A few months ago, Maraqa was less self-confident. She had never held a fulltime job and had no direction or plans for her future. She was working part-time at a Market Basket and battling a drug addiction when a counselor at her South Boston halfway house referred Maraqa to Project Place, a 44-year-old nonprofit that helps homeless and low-income people develop job skills.
Today, she’s one of seven job-readiness program graduates from Project Place who have found work with the Downtown BID through Block by Block, a firm that provides services to business improvement districts across the country.
“Bad choices and bad decisions brought me to that halfway house, but thank God, now I’m making good decisions, which led me to Project Place and which led me to the BID I’m working with now,” Maraqa said. “Today I have possibilities. Today I have a future. And before I didn’t.”
Suzanne Kenney, executive director of Project Place, said that Maraqa’s story is similar to that of many people the organization works with.
“That is a typical profile, is that someone’s had a difficult situation, they’re looking to overcome it, they’re looking for a chance, and then we provide the opportunity,” Kenney said. “What gets harder is convincing somebody outside of our walls to then give them a chance.”

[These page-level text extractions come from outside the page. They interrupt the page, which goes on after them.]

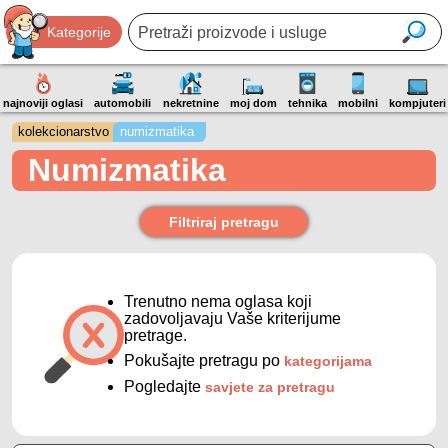
Kategorije
najnoviji oglasi
automobili
nekretnine
moj dom
tehnika
mobilni
kompjuteri
kolekcionarstvo
numizmatika
Numizmatika
Filtriraj pretragu
Trenutno nema oglasa koji
zadovoljavaju Vaše kriterijume
pretrage.
Pokušajte pretragu po
kategorijama
Pogledajte
savjete za pretragu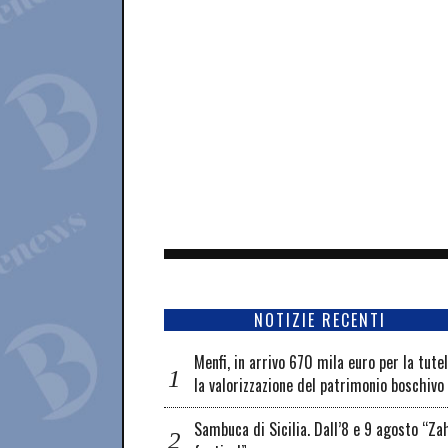
NOTIZIE RECENTI
Menfi, in arrivo 670 mila euro per la tute
la valorizzazione del patrimonio boschivo
Sambuca di Sicilia. Dall’8 e 9 agosto “Za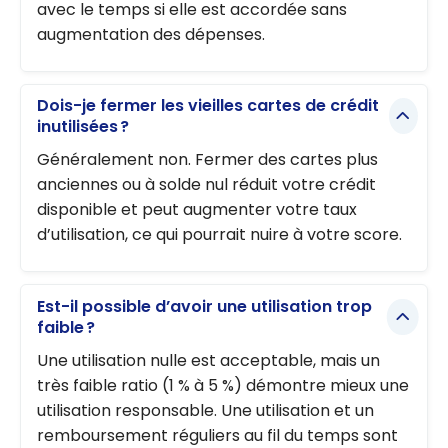
avec le temps si elle est accordée sans
augmentation des dépenses.
Dois-je fermer les vieilles cartes de crédit
inutilisées ?
Généralement non. Fermer des cartes plus
anciennes ou à solde nul réduit votre crédit
disponible et peut augmenter votre taux
d’utilisation, ce qui pourrait nuire à votre score.
Est-il possible d’avoir une utilisation trop
faible ?
Une utilisation nulle est acceptable, mais un
très faible ratio (1 % à 5 %) démontre mieux une
utilisation responsable. Une utilisation et un
remboursement réguliers au fil du temps sont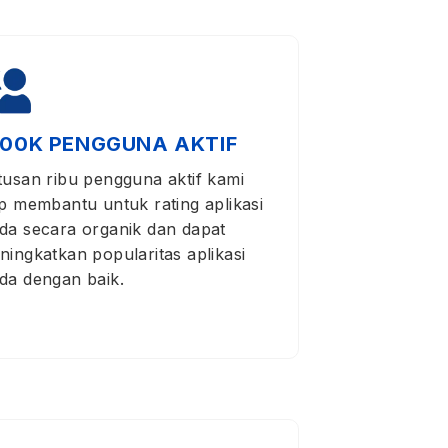
100K PENGGUNA AKTIF
tusan ribu pengguna aktif kami
ap membantu untuk rating aplikasi
da secara organik dan dapat
ningkatkan popularitas aplikasi
da dengan baik.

That chance came about through Project Place’s longstanding relationship with the BID, which goes back to the Downtown Crossing Partnership that preceded the BID and the Downtown Crossing Association before that. Kenney said Rosemarie E. Sansone, president of the BID, has long been supportive of Project Place.

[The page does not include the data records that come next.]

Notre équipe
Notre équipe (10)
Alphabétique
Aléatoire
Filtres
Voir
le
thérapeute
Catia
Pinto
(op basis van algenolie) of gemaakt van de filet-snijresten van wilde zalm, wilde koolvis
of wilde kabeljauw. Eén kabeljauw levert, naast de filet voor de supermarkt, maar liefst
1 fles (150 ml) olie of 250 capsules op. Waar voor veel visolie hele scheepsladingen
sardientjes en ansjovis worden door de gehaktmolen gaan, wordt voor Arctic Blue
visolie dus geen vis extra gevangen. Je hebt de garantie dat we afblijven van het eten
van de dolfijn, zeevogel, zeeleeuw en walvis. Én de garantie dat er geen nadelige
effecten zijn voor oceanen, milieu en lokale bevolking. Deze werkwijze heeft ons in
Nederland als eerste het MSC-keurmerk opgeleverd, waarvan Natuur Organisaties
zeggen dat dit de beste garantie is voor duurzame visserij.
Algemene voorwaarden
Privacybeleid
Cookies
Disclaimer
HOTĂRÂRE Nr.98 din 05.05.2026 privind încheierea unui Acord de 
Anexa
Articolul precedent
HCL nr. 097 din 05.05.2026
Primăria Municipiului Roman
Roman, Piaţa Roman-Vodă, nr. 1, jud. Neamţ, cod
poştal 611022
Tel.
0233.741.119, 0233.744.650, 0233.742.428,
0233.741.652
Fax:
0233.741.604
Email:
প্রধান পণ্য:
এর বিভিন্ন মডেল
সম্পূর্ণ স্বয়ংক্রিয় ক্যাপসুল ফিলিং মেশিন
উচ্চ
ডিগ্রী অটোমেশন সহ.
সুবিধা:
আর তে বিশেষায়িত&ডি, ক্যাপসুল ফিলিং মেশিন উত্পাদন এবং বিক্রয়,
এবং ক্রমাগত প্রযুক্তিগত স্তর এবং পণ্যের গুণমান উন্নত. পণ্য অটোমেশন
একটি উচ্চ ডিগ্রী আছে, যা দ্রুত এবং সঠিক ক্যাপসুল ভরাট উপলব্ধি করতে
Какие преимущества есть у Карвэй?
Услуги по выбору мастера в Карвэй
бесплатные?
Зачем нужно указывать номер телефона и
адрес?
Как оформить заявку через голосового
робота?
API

“Rosemarie has been our voice, our advocate,” Kenney said, helping to get graduates of the program hired as ambassadors and making it possible for the organization to get a contract providing overnight power-washing and plant-watering services in the BID area.

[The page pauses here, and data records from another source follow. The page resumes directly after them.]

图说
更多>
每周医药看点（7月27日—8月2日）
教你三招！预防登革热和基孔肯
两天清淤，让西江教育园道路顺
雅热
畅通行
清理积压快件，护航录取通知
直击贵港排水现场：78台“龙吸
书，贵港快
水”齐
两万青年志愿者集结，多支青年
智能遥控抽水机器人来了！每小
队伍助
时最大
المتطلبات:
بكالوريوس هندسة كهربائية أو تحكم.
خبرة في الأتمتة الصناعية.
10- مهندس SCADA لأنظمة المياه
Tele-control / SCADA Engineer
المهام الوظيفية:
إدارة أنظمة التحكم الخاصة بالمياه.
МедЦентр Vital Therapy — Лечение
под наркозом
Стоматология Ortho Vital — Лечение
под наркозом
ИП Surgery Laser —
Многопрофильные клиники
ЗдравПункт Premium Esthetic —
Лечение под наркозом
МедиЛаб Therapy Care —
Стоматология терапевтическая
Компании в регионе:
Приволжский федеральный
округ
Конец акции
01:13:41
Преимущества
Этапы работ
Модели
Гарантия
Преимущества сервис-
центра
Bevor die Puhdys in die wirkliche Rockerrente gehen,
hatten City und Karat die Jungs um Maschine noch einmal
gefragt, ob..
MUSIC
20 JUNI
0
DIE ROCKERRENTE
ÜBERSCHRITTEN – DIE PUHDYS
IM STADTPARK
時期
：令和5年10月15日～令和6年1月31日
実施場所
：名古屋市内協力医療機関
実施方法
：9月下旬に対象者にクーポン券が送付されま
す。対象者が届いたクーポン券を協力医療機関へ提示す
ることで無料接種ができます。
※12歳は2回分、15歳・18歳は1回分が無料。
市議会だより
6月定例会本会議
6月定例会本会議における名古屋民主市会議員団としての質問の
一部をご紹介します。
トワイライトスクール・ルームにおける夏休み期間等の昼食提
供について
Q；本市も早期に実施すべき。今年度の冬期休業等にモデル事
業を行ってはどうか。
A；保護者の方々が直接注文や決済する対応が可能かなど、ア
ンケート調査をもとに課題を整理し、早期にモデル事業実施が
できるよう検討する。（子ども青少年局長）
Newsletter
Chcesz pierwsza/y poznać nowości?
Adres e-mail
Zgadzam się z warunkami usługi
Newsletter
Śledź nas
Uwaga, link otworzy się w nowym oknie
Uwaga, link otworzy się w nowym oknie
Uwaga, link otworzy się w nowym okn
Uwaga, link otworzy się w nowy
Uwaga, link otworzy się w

In an interview on Tuesday, Sansone said it was important to her to ensure that Project Place would continue to have a role in making downtown better.
“That relationship already existed, and when the BID was being planned, we wanted to make sure that that engagement would continue and that there would be a role for Project Place to play,” Sansone said.
A former Boston City Councilor and a city official in Mayor Raymond L. Flynn’s administration, Sansone came to the Downtown Crossing Partnership after 13 years as the public affairs director for Suffolk University. She has brought that experience and the relationships she formed with city agencies and educational institutions to bear in forming the coalition that made the BID possible.
“This is fascinating work. It’s a collaboration among everybody,” she said. “Tomorrow’s event is the coming together of residents, nonprofit organizations, property owners, business people, city officials, staff members among agencies in city government that have all been engaged in this process. This is everybody’s BID.”
Maraqa shares in that ownership, and she takes pride in it. She enjoys being able to make a difference in someone else’s day, but what she values most are the opportunities she sometimes gets to connect with others on a deeper level, as when she had a conversation last week with a man who told her his aunt had recently died. Maraqa had recently lost her own aunt, and the two of them talked for a while about their experiences.
“You meet people out here, and they come up to you, ‘Hi, how are you doing?’ And you have a conversation with them, and it gets on a deeper level, and it’s not about directions, and it’s not about this — and you just start talking about life in general,” she said. “That will make my day worth it, just that. … So much of this just blows my mind away.”